Ejercicio escrito A => Resume en dos oraciones el relato sobre la función teatral.
Ejercicio escrito B => Prolonga con un párrafo breve el relato sobre la función teatral a partir de su última oración.

Texto proporcionado =>
————————

Las dos mujeres se llevan a un reducido grupo de espectadores fuera de la sala para una escena que los del grupo restante no veremos. (En esta escena queda cada cual a su propia merced, o como bien le escribió Artaud a Breton, «toda experiencia es resueltamente personal, y la experiencia de otro no sirve fuera de él.») Mientras esperamos, por un rato demasiado largo, a que el grupo ausente regrese, escuchamos el sonido, sin imagen, de una de mis obsesiones estéticas, una telenovela. (Es la forma teatral más conocida por el público general y el más satánico transmisor de ideología burguesa del planeta.) Al principio la ignoro como si fuera “ruido ambiental”, pero mientras más se alarga la espera, más me interesa lo que en la telenovela, tan insoportable, se dice; una historia de romances prohibidos e hijos abandonados que no puedo evitar unir a todo lo que aquí he estado experimentando y a mi propio trabajo teatral. Resultan bien atrevidas estas mujeres; rara vez vemos teatreros que lanzan a su público a una situación de tedio, del “brega tú como puedas”. Ningún intento de complacer o entretener al público. Sí, ESTO ES ARTE. Brega tú como puedas.
Ya próxima a concluir la presentación, una de las mujeres nos pide que posemos para la cámara de su celular. Detesto que desconocidos me fotografíen pero no puedo esquivarlo, así que cruzo los brazos defensivamente, para quedar fijo en el testimonio visual de una experiencia colectiva irrepetible. La escena final de la pieza no lo es. Nos dividen en dos grupos, los que tienen celular con internet y los que no, y nos piden que busquemos en Google el nombre de un hombre, u observemos unas fotos que nos entregan. Las dos mujeres abandonan la sala. Nos dejan en un silencio que nadie osa romper, compartiendo fotos e información sobre este hombre con una historia terrible, verídica, a la que no accedemos totalmente, pero que ata todo lo que hemos experimentado en la hora anterior. Esta acción nos devuelve al “mundo real”, mundo del cual en esta presentación, a fin de cuentas, nunca nos hemos separado.
En el pasillo de la casa, le pregunto a una de las personas que salió en el grupo qué sucedió en la escena que vio afuera. No puede darme una explicación completa, me cuenta algo de una mujer y una tortura tras una tela metálica, pero no consigue darme detalles ni explicaciones. No insisto, pues lo entiendo, yo tampoco podría relatar lo que acabo de ver. (“Toda experiencia es resueltamente personal.”) Salimos de la casa y regresamos al patio donde comenzó todo.

————————

Conjunto de datos =>

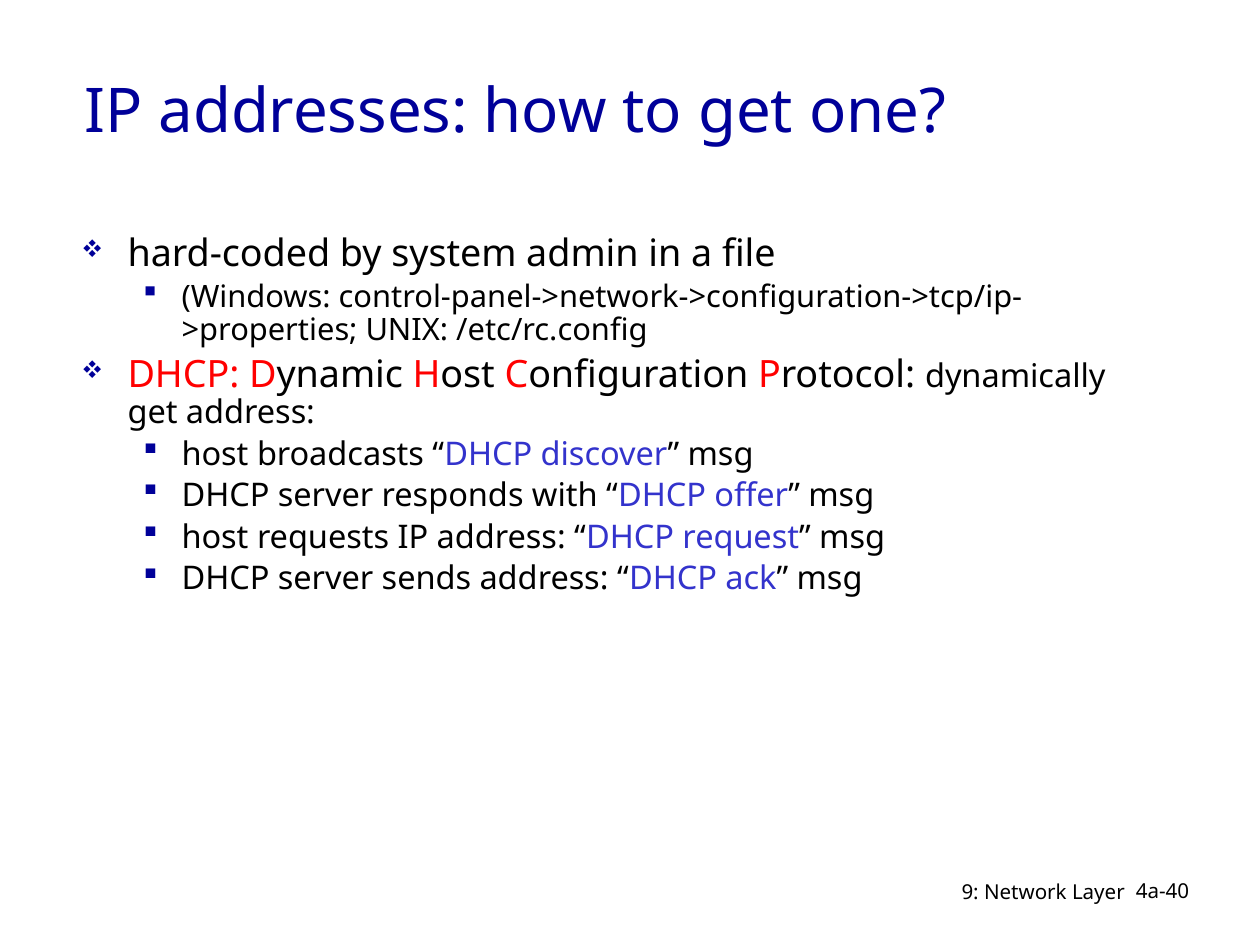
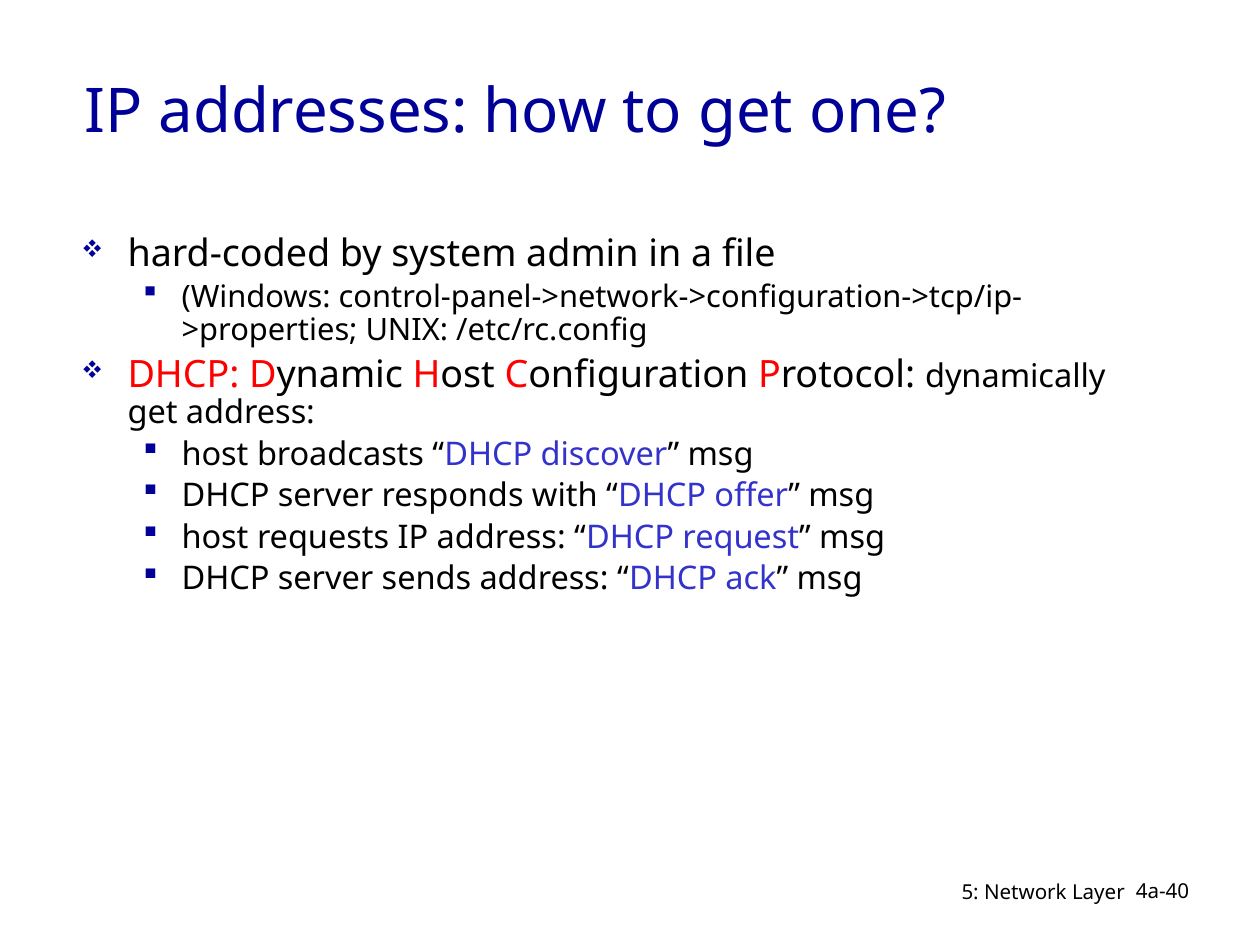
9: 9 -> 5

————————

Respuesta A => Durante la función, dos mujeres sacan de la sala a un grupo reducido de espectadores para una escena que los demás no ven, y quienes se quedan esperan un rato demasiado largo mientras escuchan el sonido de una telenovela, una experiencia de tedio que se celebra como arte que no busca complacer al público. Al final, los asistentes buscan en Google el nombre de un hombre u observan unas fotos sobre su historia terrible y verídica, que ata todo lo vivido, y una persona que salió con el grupo no consigue explicar lo que vio afuera.

Respuesta B =>
Busco a una de las mujeres para pagar por el boleto de entrada que nunca me cobraron. A la porra el miserable mínimo federal, entrego un billete de veinte dólares para que, a falta de cambio, se tenga que quedar con todo. Como la puerta de la casa principal está abierta, están cocinando, y nos han invitado a comer, entro a una sala que tiene a la entrada unas tablillas con libros. Muerto quieres misa, necesito ver qué libros tienen ahí. Descubro literatura de calidad. Me llama la atención que hay varios volúmenes tanto de Nietzsche como de Proust. Me desplomo cuando encuentro una copia del Locus Solus de Raymond Roussel. Durante décadas he buscado este libro por dos continentes y ya lo había dado por inexistente. Ahora está frente a mí, en el Barrio San Antón de Carolina. No puede ser. Me aplasta aún más toda esta experiencia. ¿Dónde estoy? ¿Qué es esto?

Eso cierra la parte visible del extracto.